TASK TO COMPLETE: Format the lines of the material below as a numbered list, leaving out any blank lines.

DATA EXTRACT:
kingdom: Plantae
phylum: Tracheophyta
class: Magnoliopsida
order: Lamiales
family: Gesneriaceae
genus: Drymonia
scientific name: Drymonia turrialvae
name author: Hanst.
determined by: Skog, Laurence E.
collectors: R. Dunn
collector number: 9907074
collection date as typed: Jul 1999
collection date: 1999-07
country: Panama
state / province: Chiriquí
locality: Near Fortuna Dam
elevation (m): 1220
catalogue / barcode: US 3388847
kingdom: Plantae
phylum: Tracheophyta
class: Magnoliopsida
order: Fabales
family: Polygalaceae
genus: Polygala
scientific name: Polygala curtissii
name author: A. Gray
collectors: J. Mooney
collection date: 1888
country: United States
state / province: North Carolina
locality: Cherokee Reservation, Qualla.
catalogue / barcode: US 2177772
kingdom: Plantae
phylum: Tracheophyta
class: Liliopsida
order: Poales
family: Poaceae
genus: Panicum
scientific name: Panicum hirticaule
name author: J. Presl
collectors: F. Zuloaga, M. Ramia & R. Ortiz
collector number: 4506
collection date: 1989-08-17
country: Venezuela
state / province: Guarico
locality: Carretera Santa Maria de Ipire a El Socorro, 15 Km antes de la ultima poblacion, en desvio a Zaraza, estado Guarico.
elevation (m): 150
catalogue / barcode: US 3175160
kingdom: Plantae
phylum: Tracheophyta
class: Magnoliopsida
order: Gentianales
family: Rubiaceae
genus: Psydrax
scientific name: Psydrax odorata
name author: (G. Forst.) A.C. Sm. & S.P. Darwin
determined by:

COMPLETED TASK:
1. kingdom: Plantae
2. phylum: Tracheophyta
3. class: Magnoliopsida
4. order: Lamiales
5. family: Gesneriaceae
6. genus: Drymonia
7. scientific name: Drymonia turrialvae
8. name author: Hanst.
9. determined by: Skog, Laurence E.
10. collectors: R. Dunn
11. collector number: 9907074
12. collection date as typed: Jul 1999
13. collection date: 1999-07
14. country: Panama
15. state / province: Chiriquí
16. locality: Near Fortuna Dam
17. elevation (m): 1220
18. catalogue / barcode: US 3388847
19. kingdom: Plantae
20. phylum: Tracheophyta
21. class: Magnoliopsida
22. order: Fabales
23. family: Polygalaceae
24. genus: Polygala
25. scientific name: Polygala curtissii
26. name author: A. Gray
27. collectors: J. Mooney
28. collection date: 1888
29. country: United States
30. state / province: North Carolina
31. locality: Cherokee Reservation, Qualla.
32. catalogue / barcode: US 2177772
33. kingdom: Plantae
34. phylum: Tracheophyta
35. class: Liliopsida
36. order: Poales
37. family: Poaceae
38. genus: Panicum
39. scientific name: Panicum hirticaule
40. name author: J. Presl
41. collectors: F. Zuloaga, M. Ramia & R. Ortiz
42. collector number: 4506
43. collection date: 1989-08-17
44. country: Venezuela
45. state / province: Guarico
46. locality: Carretera Santa Maria de Ipire a El Socorro, 15 Km antes de la ultima poblacion, en desvio a Zaraza, estado Guarico.
47. elevation (m): 150
48. catalogue / barcode: US 3175160
49. kingdom: Plantae
50. phylum: Tracheophyta
51. class: Magnoliopsida
52. order: Gentianales
53. family: Rubiaceae
54. genus: Psydrax
55. scientific name: Psydrax odorata
56. name author: (G. Forst.) A.C. Sm. & S.P. Darwin
57. determined by:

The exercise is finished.